Solar-powered Garage B uses half the amount of energy as Garage D, which is the exact same size but without solar panels, according to the Open Energy Information System, which tracks the energy use of all buildings on UCF’s campus.
The power saved by Garage B alone in one year is equivalent to powering Spectrum Stadium for 254 night games, according to the Open Energy Information System.
In addition to reducing energy use, the sustainability department is aiming to reduce waste, Norvell said.
In an effort to reduce and reuse waste, UCF installed “EZH20” water fountains with a sensor that dispenses water in a smooth stream from above when a bottle is placed below and is meant to discourage students from buying plastic water bottles. More than 185,000 bottles have been filled in the first four floors of the library alone, according to the “Bottles Saved” counters on the fountains.
“We want to limit the amount of plastic bottles on campus by trying to use refillable solutions like that,” Norvell said.
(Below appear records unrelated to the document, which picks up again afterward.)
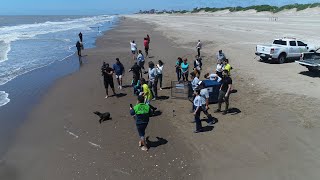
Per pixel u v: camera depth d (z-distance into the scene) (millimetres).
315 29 46156
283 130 11219
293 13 93188
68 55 30250
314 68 18562
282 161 9320
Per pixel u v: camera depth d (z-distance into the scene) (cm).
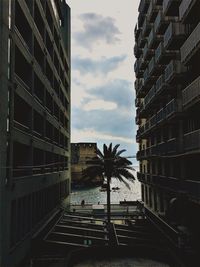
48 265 2130
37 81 2945
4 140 1770
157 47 3294
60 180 4384
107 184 3628
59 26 4662
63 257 2242
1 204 1706
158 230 3128
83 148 15350
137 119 5038
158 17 3112
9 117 1908
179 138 2673
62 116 5084
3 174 1744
UCF student Brian Bak, 22, said he thinks the fountain’s mission is working. He uses the water fountains in the library to refill his reusable water bottle and has noticed other students following suit, he said.
“It reduces plastic waste, increases access to clean water and it’s a good option for students,” Watson said.
The fountains are scattered throughout campus in buildings such as the John C. Hitt Library, Student Union, Technology Commons and Millican Hall.
“I’ve actually seen a lot more people buying reusable bottles since they’ve installed more refillable water bottle stations,” Bak, a mechanical engineering student, said. “I use them for the environmental aspect and the convenience.”
These small steps have helped UCF move toward carbon neutrality. Solar panel projects help reduce emissions and energy use, and refilling water bottles at eco-friendly water fountains helps to reduce waste.
These and other initiatives, including electric car charging stations, a switch to electric golf carts and sustainable construction practices — construction at UCF must meet a standard of Leadership in Energy and Environmental Design (LEED) Gold, which is the second-highest grade in a tier that judges buildings on their energy efficiency, waste levels and water usage — have put UCF on the track to carbon neutrality.
“I think we’re well ahead of the pack in terms of efficiency,” Watson said.